Historia walizeczki rozpoczęła się w styczniu 1945 r. i do dziś nie została wyjaśniona. Szefowa miejscowego Muzeum Regionalnego Mirosława Rzepecka powiedziała PAP, że ewakuowani z obozu do Niemiec jeńcy zabierali ze sobą zbyt ciężkie bagaże.

Po drodze, nie mogąc pokonać trudu wędrówki, zostawiali różne, najmniej potrzebne im rzeczy. Kapitan Emil Stoltenberg pozbył się walizeczki w jednym z gospodarstw między Ostrzeszowem a Kobylinem. "Został tam bardzo serdecznie przyjęty, gospodarzom zostawił walizkę" - mówi Rzepecka.

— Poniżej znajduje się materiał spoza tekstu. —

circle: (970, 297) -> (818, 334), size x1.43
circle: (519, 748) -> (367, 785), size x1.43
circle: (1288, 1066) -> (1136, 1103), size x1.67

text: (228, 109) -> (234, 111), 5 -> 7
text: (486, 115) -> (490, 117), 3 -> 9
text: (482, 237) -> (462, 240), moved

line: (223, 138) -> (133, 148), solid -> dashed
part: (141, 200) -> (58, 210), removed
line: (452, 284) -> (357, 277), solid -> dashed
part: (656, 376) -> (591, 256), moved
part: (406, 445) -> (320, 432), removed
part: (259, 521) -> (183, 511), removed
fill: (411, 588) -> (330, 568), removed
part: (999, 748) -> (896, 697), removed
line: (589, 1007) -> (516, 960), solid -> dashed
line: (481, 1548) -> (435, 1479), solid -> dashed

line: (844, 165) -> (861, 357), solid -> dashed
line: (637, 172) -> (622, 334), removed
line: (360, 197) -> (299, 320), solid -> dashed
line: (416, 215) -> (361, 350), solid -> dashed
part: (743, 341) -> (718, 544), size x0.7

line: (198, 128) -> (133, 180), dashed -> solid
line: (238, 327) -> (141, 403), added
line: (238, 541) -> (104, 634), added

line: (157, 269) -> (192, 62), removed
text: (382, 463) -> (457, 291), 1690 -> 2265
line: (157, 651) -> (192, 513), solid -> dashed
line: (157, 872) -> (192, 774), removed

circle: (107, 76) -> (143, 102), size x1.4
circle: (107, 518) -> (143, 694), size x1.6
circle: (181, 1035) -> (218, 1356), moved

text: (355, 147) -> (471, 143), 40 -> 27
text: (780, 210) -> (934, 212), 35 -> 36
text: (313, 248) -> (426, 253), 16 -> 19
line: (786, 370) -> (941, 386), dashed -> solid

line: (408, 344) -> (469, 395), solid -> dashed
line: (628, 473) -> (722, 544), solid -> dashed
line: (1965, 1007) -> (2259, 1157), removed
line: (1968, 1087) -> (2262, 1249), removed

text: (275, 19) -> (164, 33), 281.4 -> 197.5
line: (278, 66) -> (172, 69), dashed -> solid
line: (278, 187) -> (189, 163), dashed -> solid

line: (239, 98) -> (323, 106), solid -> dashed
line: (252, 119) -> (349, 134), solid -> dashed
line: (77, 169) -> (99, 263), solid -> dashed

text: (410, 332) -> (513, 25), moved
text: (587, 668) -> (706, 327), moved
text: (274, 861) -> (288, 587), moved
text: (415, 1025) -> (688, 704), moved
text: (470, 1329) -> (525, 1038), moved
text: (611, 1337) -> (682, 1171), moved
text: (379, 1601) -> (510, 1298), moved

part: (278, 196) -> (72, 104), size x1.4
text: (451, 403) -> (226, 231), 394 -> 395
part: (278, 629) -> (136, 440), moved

Według niej, po 62 latach jest jakaś szansa na odnalezienie cennej dla szefa norweskiego rządu pamiątki. Tym bardziej, że walizeczka była opisana imieniem i nazwiskiem jego dziadka.

Rzepecka twierdzi też, że Jens Stoltenberg spotkałby się podczas wizyty w Ostrzeszowie z osobą, która odnalazła cenną dla jego rodziny pamiątkę po dziadku.

Wizyta premiera ma się rozpocząć o godz. 10. (PAP)

wiadomości
pap
Oceń jakość naszego artykułu:
Twoja opinia pozwala nam tworzyć lepsze treści.
Źródło:
PAP
KOMENTARZE
(0)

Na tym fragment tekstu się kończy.